• [ACTIVITY]
Quote the excerpt below on disk access time word for word, beginning at "N bytes take" and ending after "each (sequential storage)".

+++ EXCERPT PROVIDED

Tracks: a concentric circle on a single platter side
Sectors: segments of a track(usually 512B or 4KB in size)

Sectors usually have an equal number of bytes in them, consisting of a preamble, data, and an error correcting code

cylinder skew

Disks usually have a cylinder skew: i.e., an offset is added to sector 0 in adjecent tracks to account for the seek time
Consecutive disks sectors may be interleaved to account for transfer time

Disk Access Time

Access time = seek time + rotational delay + transfer time

Seek time = time needed to move the arm to the cylinder (dominant)
Rotational latency = time before the sector appears under the head (on average half the rotation time)
Transfer time = time to transfer the data

The estimated seek time (i.e., to move the arm from one track to another) is approximated by:
Ts = n * m + s
In which Ts denotes the estimated seek time, n the number of tracks to be crossed, m the crossing time per track, and s any additional startup delay
Let us assume a disk that rotates at 3600rpm
What is 3600rpm, which is 3600 rotation per minute
So what is the rotational delay? ==>one rotation takes ? ms

The average rotational latency is then 16.7/2 = 8.3ms
Let d denote the number of bytes transferred, N the number of bytes per track, and rpm the rotation speed in rotations per second, the transfer time Tt is given by:

N bytes take 1 revolution : 3600rpm ->> 60000/3600
b contiguous bytes takes b/N revolutions
so Tt = b/N * ms per minute/rpm

Example:
read a file of size 256sectors with Ts = 20ms, 32 sectors/track

Suppose the file is stored as compact as possible - contiguous, i.e., all sectors on 8 consecutive tracks of 32 sectors each (sequential storage)

++++++
+++ DATASET EXCERPTS

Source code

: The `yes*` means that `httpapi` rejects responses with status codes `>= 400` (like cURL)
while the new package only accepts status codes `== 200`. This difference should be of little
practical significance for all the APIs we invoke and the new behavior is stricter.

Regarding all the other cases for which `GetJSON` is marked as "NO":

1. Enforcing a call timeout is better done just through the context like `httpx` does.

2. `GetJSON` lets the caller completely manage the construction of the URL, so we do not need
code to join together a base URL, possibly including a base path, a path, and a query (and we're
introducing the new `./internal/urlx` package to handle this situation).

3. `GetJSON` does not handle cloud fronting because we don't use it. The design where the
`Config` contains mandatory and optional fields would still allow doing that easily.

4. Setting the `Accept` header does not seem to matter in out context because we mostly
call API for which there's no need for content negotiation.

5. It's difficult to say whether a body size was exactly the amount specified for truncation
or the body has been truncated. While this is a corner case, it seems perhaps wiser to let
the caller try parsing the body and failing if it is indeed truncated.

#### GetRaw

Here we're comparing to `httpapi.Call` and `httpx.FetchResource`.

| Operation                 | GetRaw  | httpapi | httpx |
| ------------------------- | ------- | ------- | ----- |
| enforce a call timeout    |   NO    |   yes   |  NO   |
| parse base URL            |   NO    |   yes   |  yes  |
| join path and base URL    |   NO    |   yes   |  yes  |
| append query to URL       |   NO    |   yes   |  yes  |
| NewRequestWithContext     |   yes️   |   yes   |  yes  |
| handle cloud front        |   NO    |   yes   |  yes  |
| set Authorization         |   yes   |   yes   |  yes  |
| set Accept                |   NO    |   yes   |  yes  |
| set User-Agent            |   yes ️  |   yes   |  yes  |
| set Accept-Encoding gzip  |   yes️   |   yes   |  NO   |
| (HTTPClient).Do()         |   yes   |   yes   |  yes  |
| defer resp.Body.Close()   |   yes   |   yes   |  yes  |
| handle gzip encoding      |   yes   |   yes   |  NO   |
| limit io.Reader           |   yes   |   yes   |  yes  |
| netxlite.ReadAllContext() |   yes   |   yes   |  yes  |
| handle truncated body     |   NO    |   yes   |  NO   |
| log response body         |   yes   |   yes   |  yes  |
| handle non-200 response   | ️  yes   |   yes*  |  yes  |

++++++

• [EXERCISE SOLUTION]
N bytes take 1 revolution : 3600rpm ->> 60000/3600
b contiguous bytes takes b/N revolutions
so Tt = b/N * ms per minute/rpm

Example:
read a file of size 256sectors with Ts = 20ms, 32 sectors/track

Suppose the file is stored as compact as possible - contiguous, i.e., all sectors on 8 consecutive tracks of 32 sectors each (sequential storage)